“While it’s hard to argue with Apple’s success with native apps thus far, the momentum among developers is with web apps. It’s just too costly and complicated to build and maintain a mature app natively for iOS, Android, Windows Phone, and whatever other niche OSes developers or their clients want to reach,” Rameet Chawla writes for Forbes. “My prediction is within five years, anyone who buys a non-iOS device is going to buy a Chrome OS device, and web apps are going to run on all of them. As developers abandon the native app ship in favor of web apps, how will Apple maintain a rich ecosystem of apps that run on its devices?”
“Second, in the long term, Apple needs to come up with a competitor to Chrome OS. And the company needs to build a browser-based operating system that works across all of Apple’s devices, from desktops and laptops to tablets and phones to watches and other wearable devices.
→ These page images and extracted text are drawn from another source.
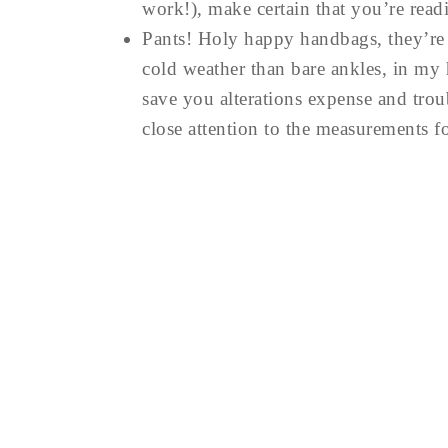
work!), make certain that you’re readi
Pants! Holy happy handbags, they’re a
cold weather than bare ankles, in my 
save you alterations expense and trou
close attention to the measurements f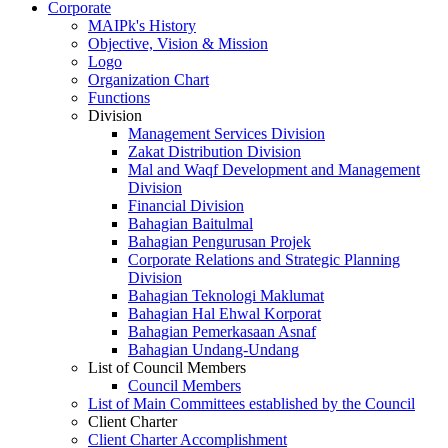
Corporate
MAIPk's History
Objective, Vision & Mission
Logo
Organization Chart
Functions
Division
Management Services Division
Zakat Distribution Division
Mal and Waqf Development and Management
Division
Financial Division
Bahagian Baitulmal
Bahagian Pengurusan Projek
Corporate Relations and Strategic Planning
Division
Bahagian Teknologi Maklumat
Bahagian Hal Ehwal Korporat
Bahagian Pemerkasaan Asnaf
Bahagian Undang-Undang
List of Council Members
Council Members
List of Main Committees established by the Council
Client Charter
Client Charter Accomplishment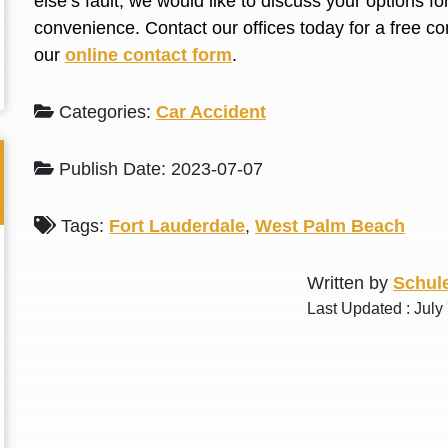
else’s fault, we would like to discuss your options f
L. S.
N. J.
convenience. Contact our offices today for a free con
our
online contact form
.
Categories:
Car Accident
Publish Date: 2023-07-07
Tags:
Fort Lauderdale
,
West Palm Beach
Written by
Schule
Last Updated : July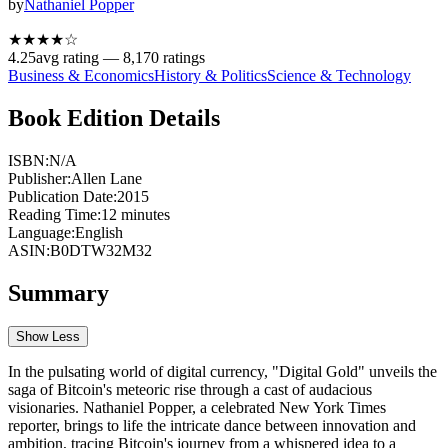
by
Nathaniel Popper
★★★★
☆
4.25
avg rating —
8,170
ratings
Business & Economics
History & Politics
Science & Technology
Book Edition Details
ISBN:
N/A
Publisher:
Allen Lane
Publication Date:
2015
Reading Time:
12
minutes
Language:
English
ASIN:
B0DTW32M32
Summary
Show Less
In the pulsating world of digital currency, "Digital Gold" unveils the
saga of Bitcoin's meteoric rise through a cast of audacious
visionaries. Nathaniel Popper, a celebrated New York Times
reporter, brings to life the intricate dance between innovation and
ambition, tracing Bitcoin's journey from a whispered idea to a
There are signs that Apple is already taking steps in this direction with the release of Swift, a new programming language for iOS that will eventually replace Objective-C. Though Swift apps are presently compiled for distribution, they can already be run live without compiling in a Playground in Xcode, Apple’s development environment,” Chawla writes. “I believe Apple is using this as a bridge to a future of non-compiled apps that can be distributed and deployed live, much like a web app is today.”
“Note that neither of these strategies require Apple to demolish the garden walls and embrace Google-style promiscuity,” Chawla writes. “That’s not Apple’s way, and it doesn’t have to be.”